The harddisks are tested weekly with a full SMART test and they are okay.
The machine is attached to a UPS and therefore never suffered a hard reset.
Also, the memory was tested with memtest86+.

Nevertheless, the kernel reports XFS problems:

Sep 10 10:01:00 server kernel: [379001.376989] XFS (dm-0): xfs_da_do_buf: bno 0 dir: inode 3045868
Sep 10 10:01:00 server kernel: [379001.377011] XFS (dm-0): [00] br_startoff 0 br_startblock -2 br_blockcount 1 br_state 0
Sep 10 10:01:00 server kernel: [379001.377032] XFS (dm-0): Internal error xfs_da_do_buf(1) at line 2011 of file /build/buildd/linux-3.2.0/fs/xfs/xfs_da_btree.c. Caller 0xffffffffa01feeef
Sep 10 10:01:00 server kernel: [379001.377033]
Sep 10 10:01:00 server kernel: [379001.377069] Pid: 26624, comm: updatedb.mlocat Tainted: G C 3.2.0-30-generic #48-Ubuntu
Sep 10 10:01:00 server kernel: [379001.377071] Call Trace:
Sep 10 10:01:00 server kernel: [379001.377089] [<ffffffffa01cb6bf>] xfs_error_report+0x3f/0x50 [xfs]
Sep 10 10:01:00 server kernel: [379001.377099] [<ffffffffa01feeef>] ? xfs_da_reada_buf+0x2f/0x40 [xfs]
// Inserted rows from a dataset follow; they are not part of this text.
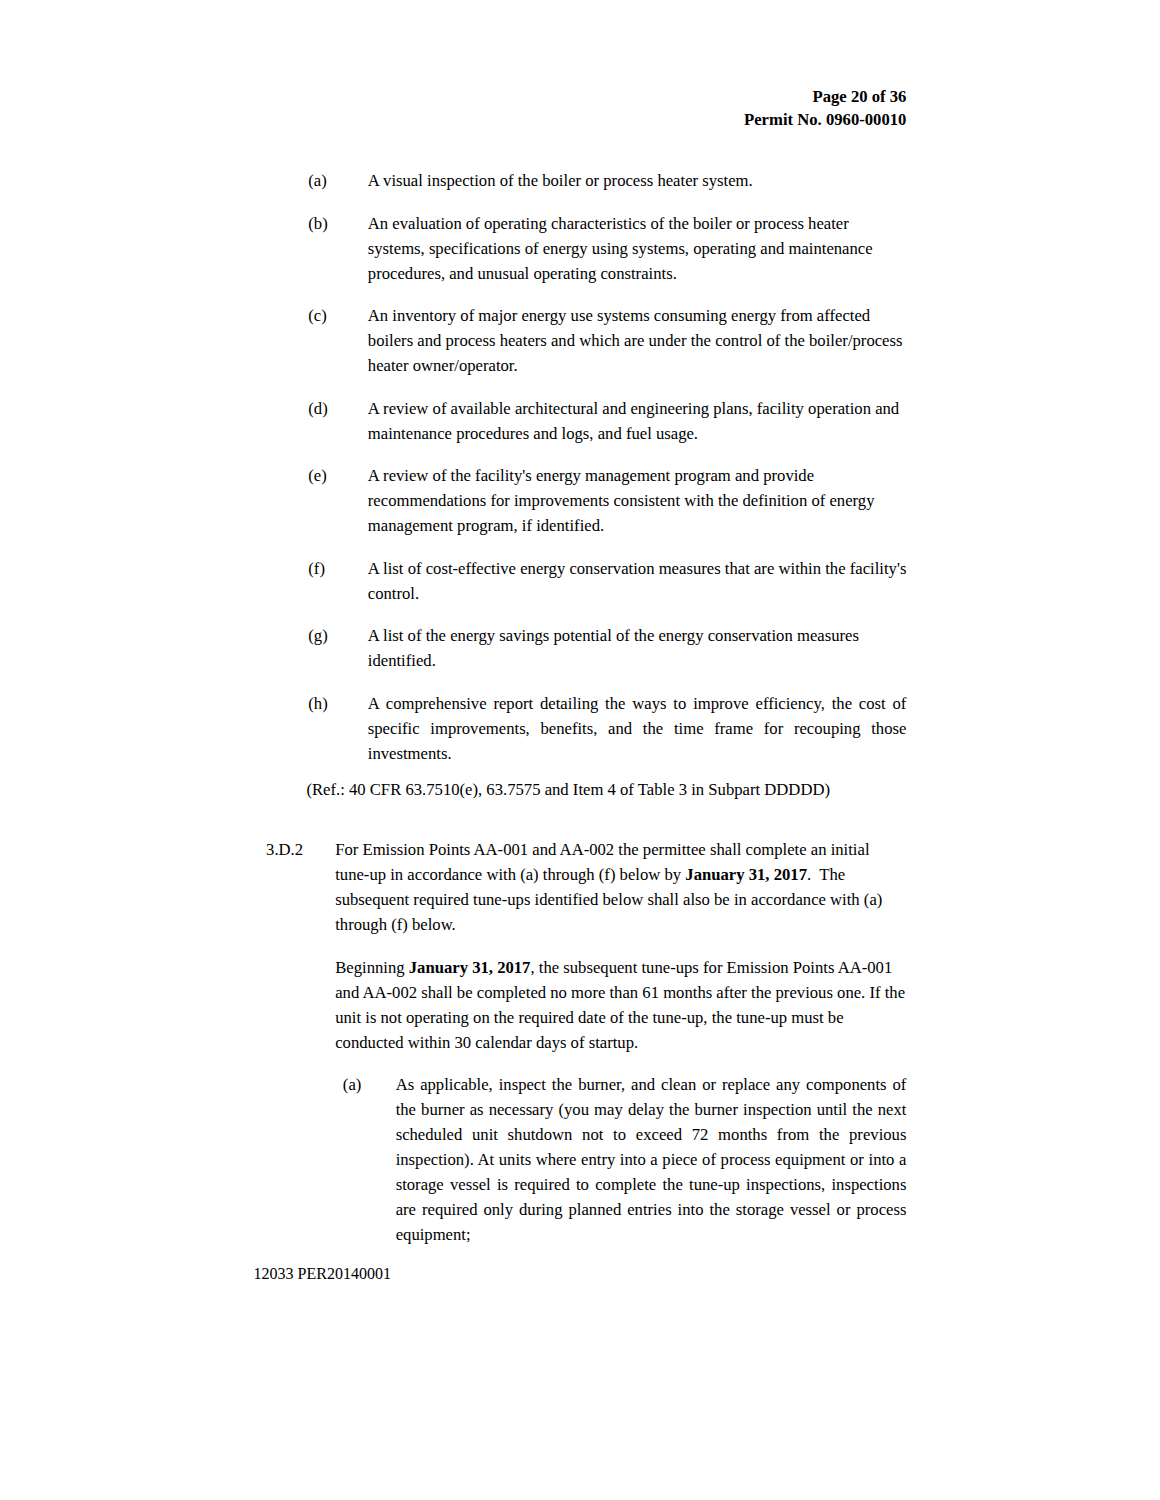Page 20 of 36
Permit No. 0960-00010
(a)
A visual inspection of the boiler or process heater system.
(b)
An evaluation of operating characteristics of the boiler or process heater systems, specifications of energy using systems, operating and maintenance procedures, and unusual operating constraints.
(c)
An inventory of major energy use systems consuming energy from affected boilers and process heaters and which are under the control of the boiler/process heater owner/operator.
(d)
A review of available architectural and engineering plans, facility operation and maintenance procedures and logs, and fuel usage.
(e)
A review of the facility's energy management program and provide recommendations for improvements consistent with the definition of energy management program, if identified.
(f)
A list of cost-effective energy conservation measures that are within the facility's control.
(g)
A list of the energy savings potential of the energy conservation measures identified.
(h)
A comprehensive report detailing the ways to improve efficiency, the cost of specific improvements, benefits, and the time frame for recouping those investments.
(Ref.: 40 CFR 63.7510(e), 63.7575 and Item 4 of Table 3 in Subpart DDDDD)
3.D.2
For Emission Points AA-001 and AA-002 the permittee shall complete an initial tune-up in accordance with (a) through (f) below by January 31, 2017. The subsequent required tune-ups identified below shall also be in accordance with (a) through (f) below.
Beginning January 31, 2017, the subsequent tune-ups for Emission Points AA-001 and AA-002 shall be completed no more than 61 months after the previous one. If the unit is not operating on the required date of the tune-up, the tune-up must be conducted within 30 calendar days of startup.
(a)
As applicable, inspect the burner, and clean or replace any components of the burner as necessary (you may delay the burner inspection until the next scheduled unit shutdown not to exceed 72 months from the previous inspection). At units where entry into a piece of process equipment or into a storage vessel is required to complete the tune-up inspections, inspections are required only during planned entries into the storage vessel or process equipment;
12033 PER20140001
Sep 10 10:01:00 server kernel: [379001.377108] [<ffffffffa01fea12>] xfs_da_do_buf+0x182/0x630 [xfs]
Sep 10 10:01:00 server kernel: [379001.377117] [<ffffffffa01feeef>] xfs_da_reada_buf+0x2f/0x40 [xfs]
Sep 10 10:01:00 server kernel: [379001.377124] [<ffffffffa01cbdc8>] xfs_dir_open+0x68/0x80 [xfs]
Sep 10 10:01:00 server kernel: [379001.377127] [<ffffffff81175bd0>] __dentry_open+0x290/0x360
Sep 10 10:01:00 server kernel: [379001.377133] [<ffffffffa01cbd60>] ? xfs_dir_fsync+0x110/0x110 [xfs]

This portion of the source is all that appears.